A car stops in a gas station where prices are up to $3.04 per liter in Marseille, southern France, on March 9.

Because reliance on Russia varies, agreement on an EU boycott is harder to achieve. Lithuania said it stopped Russian gas imports after building LNG import terminal that launched in 2014, and Poland, which has spent years looking for alternatives, says it will not renew a Russian gas contract at the end of this year on top of taking steps to ban Russian coal and oil. 

Germany, the continent’s biggest economy, still gets 40% of its gas from Russia, even after cutting its reliance. It aims to end Russian coal imports this summer, oil imports by year end, and to be largely independent on gas by 2024, German Economy Minister Robert Habeck said. 


Europe is working to get off Russian gas as fast as it can over the next several years by finding new sources, conserving and accelerating wind and solar energy. The EU plan is to cut use of Russian gas by two-thirds by this year and exit well before 2030. 

Besides getting LNG from places like the United States and Qatar, Europe is pushing for more gas from non-Russian pipelines from Norway and Algeria. 

Oil is different in that it mostly comes by ship. Still, it wouldn’t be easy to replace Russian supply with global markets tight. Taking Russia’s 2 million-plus barrels per day to Europe off the market would push oil prices higher worldwide. And Russia could try to sell the oil to India and China, though it might earn less. 


Estimates vary, but a cutoff implies a substantial hit to the economy. Oxford Economics estimates a six-month cutoff of Russian gas would lower economic output in the 19 countries that use the euro by 1.5%. 

Operators work at the Enagas regasification plant, the largest LNG plant in Europe, in Barcelona, Spain, on March 29.

A ban might mean governments would have to ration gas among companies to protect homes and hospitals. Makers of metals, fertilizer, chemicals and glass would be hard hit. Even a partial shutoff of gas to industry could cost “hundreds of thousands” of jobs, said Michael Vassiliadis, head of Germany’s BCE union representing workers in the chemicals and mining industries. 

“We will likely continue to see resistance from Germany and a select few others as they’re simply far more reliant on Russian imports of oil, gas and coal,” said Craig Erlam, senior markets analyst for the U.K., Europe, Middle East and Africa at currency broker Oanda. “Forecasts for the impact of an embargo vary, but it would almost certainly tip the country into recession.”

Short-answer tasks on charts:

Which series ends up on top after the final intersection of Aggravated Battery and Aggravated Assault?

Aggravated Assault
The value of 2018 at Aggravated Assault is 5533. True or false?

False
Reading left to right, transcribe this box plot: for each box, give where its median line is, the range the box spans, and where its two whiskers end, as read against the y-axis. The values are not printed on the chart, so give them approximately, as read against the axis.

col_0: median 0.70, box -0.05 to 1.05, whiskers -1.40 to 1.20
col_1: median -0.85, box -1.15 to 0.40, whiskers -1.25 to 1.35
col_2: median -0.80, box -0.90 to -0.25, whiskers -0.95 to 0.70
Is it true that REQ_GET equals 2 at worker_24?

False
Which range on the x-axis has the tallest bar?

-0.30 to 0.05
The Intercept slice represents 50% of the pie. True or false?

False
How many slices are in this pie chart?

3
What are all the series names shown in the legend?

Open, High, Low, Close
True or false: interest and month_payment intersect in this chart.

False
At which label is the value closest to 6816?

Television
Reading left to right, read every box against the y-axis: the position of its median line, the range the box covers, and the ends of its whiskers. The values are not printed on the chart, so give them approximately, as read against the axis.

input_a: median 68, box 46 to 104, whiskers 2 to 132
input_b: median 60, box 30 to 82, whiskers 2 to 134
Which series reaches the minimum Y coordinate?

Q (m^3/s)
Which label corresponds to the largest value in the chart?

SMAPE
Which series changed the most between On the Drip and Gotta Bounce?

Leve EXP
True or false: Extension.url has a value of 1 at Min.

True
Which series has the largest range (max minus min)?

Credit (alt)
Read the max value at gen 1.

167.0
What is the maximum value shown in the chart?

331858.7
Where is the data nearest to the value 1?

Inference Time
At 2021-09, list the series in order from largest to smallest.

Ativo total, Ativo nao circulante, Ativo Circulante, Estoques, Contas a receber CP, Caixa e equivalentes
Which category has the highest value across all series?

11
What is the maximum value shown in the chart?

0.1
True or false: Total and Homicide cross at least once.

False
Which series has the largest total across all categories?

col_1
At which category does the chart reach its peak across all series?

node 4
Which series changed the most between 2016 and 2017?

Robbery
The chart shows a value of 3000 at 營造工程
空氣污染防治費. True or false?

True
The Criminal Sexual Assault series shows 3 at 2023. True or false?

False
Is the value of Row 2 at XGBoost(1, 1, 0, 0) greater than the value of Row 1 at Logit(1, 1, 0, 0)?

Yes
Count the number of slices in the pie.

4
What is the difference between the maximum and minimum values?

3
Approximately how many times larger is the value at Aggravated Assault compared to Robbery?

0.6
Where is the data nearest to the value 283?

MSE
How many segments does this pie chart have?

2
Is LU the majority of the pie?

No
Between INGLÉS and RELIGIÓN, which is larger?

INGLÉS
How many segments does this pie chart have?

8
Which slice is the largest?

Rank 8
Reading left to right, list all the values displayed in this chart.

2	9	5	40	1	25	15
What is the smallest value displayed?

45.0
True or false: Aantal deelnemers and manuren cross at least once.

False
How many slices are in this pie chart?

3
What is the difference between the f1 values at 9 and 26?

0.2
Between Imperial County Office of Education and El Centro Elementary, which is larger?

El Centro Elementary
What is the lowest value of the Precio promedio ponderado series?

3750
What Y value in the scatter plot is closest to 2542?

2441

Prompt A: List the kinds of makers that the article on Europe's reliance on Russian energy says would be hard hit by a ban.
Prompt B: According to the article on Europe's reliance on Russian energy, by how much does Oxford Economics estimate a six-month cutoff of Russian gas would lower economic output in the countries that use the euro?
Prompt C: Resume the article on Europe's reliance on Russian energy, picking up after its final sentence.
The material has no connection to the article on Europe's reliance on Russian energy.

Task answer A: Makers of metals, fertilizer, chemicals and glass.

Task answer B: By 1.5% across the 19 countries that use the euro.

Task answer C:
However, a group of economists, including University of Notre Dame professor Ruediger Bachmann, say an embargo would keep the economic costs to Germany below 3% of output, probably closer to 2%. While “these are substantial economic costs,” the economists said, they are “clearly manageable in the sense that the German economy has weathered deeper slumps in recent years and recovered quickly” – following the 2009 global financial crisis and coronavirus pandemic. 


“Public fear-mongering about the catastrophic consequences of an energy embargo from lobby groups and affiliated think tanks does not hold up to academic standards,” they said in a report on the Centre for Economic Policy Research’s policy website. 


Economists Simone Tagliapietra and Guntram Wolff at the Bruegel think tank in Brussels propose an EU import tariff on Russian oil and gas. That would reduce Russia’s revenue while avoiding a major hit to Europe’s growth, with the legal advantage of leaving contracts intact. European leaders last week insisted those same contracts protected them from Russia’s demand to pay for gas in rubles. The money from the tariff could be used to protect vulnerable households from higher energy prices. 

While the army that invaded Ukraine is already paid for, the tariff would put the Kremlin in “a more difficult economic position, in which they might possibly start having difficulties buying stuff from the outside world, including armaments, and paying the salaries of the public sector,” Tagliapietra said. “All this will happen in months, but can have strong effects on the sustainability of Russian domestic politics.” 

The Associated Press contributed to this report.